It has been a while since I have plotted the COVID-19 daily case counts for both Ontario and the Thunder Bay District but with the gradually mounting numbers of recent days, now is as good a time as any to look back at the big picture for both the province and our region. The evidence suggests that for the time being matters are well in hand likely the result of Ontario’s high double vaccination rates as well as the gradual easing of restrictions with the maintenance of mask wearing in public indoor spaces.
Figure 1 plots Ontario’s daily cases since the start of the pandemic and there have indeed been four waves with the second and third waves the most severe. Our fourth wave is underway, but it is subdued relative to the second and third waves. Yet this fourth wave seems to have two components based on Figure 1 – a first upswing that appears to have peaked about mid-September and followed by a short decline and then a second upswing that does seem to coincide with the broader reopening of Ontario in mid-October. Figure 2 does a better job of separating out these two components of the fourth wave with the current upswing starting at about day 640 which corresponds to the last week of October – several days before Halloween.
Similar charts are presented for Thunder Bay District in Figures 3 and 4. Figure 3 reveals that over the course of nearly two years, Thunder Bay only had one very long wave that started circa Day 250 (around the first week of October 2020) and then rose over the course of the next four months to peak during the first week of March 2021 before starting a gradual decline to the current daily levels. However, Thunder Day district also appears to be in the process of seeing a gradual upswing as Figure 4 illustrates with numbers over the last few weeks distinctly higher than they were in August. Still, over the course of the long haul, Ontario has had four distinct waves while Thunder Bay's relative isolation in the end resulted in only one.

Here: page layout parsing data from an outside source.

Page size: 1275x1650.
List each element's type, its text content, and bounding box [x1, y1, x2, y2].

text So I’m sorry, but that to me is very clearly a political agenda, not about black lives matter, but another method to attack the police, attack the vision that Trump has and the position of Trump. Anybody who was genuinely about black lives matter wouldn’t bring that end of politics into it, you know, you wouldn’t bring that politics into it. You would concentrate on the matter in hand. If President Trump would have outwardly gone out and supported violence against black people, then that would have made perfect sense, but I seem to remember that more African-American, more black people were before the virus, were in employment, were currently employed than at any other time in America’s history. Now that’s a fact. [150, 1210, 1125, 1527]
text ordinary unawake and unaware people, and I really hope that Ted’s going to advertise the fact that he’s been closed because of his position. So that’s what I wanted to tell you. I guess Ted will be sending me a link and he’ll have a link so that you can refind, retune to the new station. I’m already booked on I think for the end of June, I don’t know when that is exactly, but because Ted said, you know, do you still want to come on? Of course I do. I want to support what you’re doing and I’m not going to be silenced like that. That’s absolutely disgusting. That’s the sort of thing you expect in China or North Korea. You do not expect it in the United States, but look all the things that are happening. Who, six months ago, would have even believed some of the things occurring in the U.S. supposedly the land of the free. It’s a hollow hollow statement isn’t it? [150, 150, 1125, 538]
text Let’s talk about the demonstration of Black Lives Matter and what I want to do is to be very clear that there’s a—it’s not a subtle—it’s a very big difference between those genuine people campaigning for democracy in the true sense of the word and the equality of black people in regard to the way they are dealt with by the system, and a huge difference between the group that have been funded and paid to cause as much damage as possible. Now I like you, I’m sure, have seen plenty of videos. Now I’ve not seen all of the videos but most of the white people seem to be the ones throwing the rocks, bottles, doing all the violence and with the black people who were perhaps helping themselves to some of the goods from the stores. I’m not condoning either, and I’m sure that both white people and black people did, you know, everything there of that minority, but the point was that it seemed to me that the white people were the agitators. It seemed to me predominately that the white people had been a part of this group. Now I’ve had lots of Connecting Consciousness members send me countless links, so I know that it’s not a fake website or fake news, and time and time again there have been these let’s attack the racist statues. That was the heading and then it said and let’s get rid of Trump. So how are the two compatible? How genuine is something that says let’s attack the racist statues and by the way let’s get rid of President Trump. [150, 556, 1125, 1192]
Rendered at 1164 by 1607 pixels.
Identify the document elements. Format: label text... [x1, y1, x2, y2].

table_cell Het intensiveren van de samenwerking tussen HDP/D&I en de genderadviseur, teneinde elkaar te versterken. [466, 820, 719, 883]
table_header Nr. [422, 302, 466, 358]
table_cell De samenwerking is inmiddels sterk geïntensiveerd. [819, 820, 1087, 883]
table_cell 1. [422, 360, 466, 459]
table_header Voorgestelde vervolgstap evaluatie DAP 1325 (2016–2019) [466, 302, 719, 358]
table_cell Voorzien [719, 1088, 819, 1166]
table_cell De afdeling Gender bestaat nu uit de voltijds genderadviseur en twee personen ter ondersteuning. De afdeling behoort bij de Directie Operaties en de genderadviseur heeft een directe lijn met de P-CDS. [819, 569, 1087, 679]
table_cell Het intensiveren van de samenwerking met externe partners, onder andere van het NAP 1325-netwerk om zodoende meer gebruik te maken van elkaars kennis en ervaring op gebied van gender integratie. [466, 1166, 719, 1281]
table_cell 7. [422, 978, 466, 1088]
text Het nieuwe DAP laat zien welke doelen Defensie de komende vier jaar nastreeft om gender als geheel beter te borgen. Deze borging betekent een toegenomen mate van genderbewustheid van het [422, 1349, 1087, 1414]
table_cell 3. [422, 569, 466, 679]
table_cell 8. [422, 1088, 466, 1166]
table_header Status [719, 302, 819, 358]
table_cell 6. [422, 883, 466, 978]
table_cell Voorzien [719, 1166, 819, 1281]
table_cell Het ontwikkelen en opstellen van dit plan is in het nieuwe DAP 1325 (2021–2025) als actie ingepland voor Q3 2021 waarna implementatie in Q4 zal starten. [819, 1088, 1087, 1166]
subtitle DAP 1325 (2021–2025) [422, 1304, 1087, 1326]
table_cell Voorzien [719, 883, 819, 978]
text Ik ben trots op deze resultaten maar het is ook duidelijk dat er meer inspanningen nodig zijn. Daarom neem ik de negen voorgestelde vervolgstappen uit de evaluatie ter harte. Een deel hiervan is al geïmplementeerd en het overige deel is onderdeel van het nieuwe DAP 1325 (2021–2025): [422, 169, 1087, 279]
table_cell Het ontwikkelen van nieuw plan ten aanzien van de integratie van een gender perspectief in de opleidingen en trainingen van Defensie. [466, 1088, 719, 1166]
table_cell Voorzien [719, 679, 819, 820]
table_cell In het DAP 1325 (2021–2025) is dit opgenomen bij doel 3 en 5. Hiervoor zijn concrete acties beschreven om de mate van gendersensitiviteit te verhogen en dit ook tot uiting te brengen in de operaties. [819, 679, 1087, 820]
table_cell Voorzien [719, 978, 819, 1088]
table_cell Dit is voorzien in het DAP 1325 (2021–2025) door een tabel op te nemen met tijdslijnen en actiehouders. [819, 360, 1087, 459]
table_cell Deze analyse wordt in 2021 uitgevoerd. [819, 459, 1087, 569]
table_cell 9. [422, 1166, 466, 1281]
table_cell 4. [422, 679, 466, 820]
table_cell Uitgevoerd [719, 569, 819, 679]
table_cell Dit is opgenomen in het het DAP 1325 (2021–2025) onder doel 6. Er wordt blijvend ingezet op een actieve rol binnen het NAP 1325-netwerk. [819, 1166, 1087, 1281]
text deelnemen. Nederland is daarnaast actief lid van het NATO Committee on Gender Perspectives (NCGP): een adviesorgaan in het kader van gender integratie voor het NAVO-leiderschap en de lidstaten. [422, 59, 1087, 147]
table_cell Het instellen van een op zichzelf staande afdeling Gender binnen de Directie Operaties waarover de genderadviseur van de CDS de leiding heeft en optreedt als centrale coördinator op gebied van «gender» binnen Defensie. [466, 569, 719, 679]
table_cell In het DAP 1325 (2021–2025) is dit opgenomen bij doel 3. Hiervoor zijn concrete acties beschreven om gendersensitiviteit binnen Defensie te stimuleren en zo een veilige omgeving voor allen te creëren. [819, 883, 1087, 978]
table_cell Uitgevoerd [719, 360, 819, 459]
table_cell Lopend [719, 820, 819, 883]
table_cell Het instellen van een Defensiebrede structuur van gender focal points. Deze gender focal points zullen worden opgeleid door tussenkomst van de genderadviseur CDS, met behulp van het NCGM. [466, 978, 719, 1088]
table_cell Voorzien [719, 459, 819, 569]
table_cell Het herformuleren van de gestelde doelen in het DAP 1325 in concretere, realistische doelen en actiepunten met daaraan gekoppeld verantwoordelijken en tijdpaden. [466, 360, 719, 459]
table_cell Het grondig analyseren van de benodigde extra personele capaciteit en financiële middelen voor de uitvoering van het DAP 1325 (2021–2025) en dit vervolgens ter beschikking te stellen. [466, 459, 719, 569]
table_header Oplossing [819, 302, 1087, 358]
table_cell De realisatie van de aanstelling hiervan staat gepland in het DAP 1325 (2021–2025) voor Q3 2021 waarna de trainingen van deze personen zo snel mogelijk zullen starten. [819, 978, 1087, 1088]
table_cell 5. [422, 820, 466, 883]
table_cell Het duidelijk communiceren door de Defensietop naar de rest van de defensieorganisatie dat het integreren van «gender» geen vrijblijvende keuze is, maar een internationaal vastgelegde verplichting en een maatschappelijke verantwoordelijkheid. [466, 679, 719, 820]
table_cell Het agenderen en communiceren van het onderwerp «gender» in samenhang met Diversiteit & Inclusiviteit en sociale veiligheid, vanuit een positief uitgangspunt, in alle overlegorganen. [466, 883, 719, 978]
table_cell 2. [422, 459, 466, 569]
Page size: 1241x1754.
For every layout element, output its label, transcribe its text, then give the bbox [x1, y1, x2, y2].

So, going into the Christmas season and the winter, the current trends show there is likely to be a continued increase in cases though we should hopefully be spared the surges of previous waves provided vaccine provided immunity does not wane, school children begin to be vaccinated in large numbers, and booster shots make their way into the older population in a timely manner. Many recent cases are in the school age population and given that COVID-19 is generally not very severe in the very young, that has also spared hospital ICU capacity. So, for the time being this is what the pandemic looks like – ever present and persistent- but likely to stay in abeyance provided new and more lethal variants do not emerge.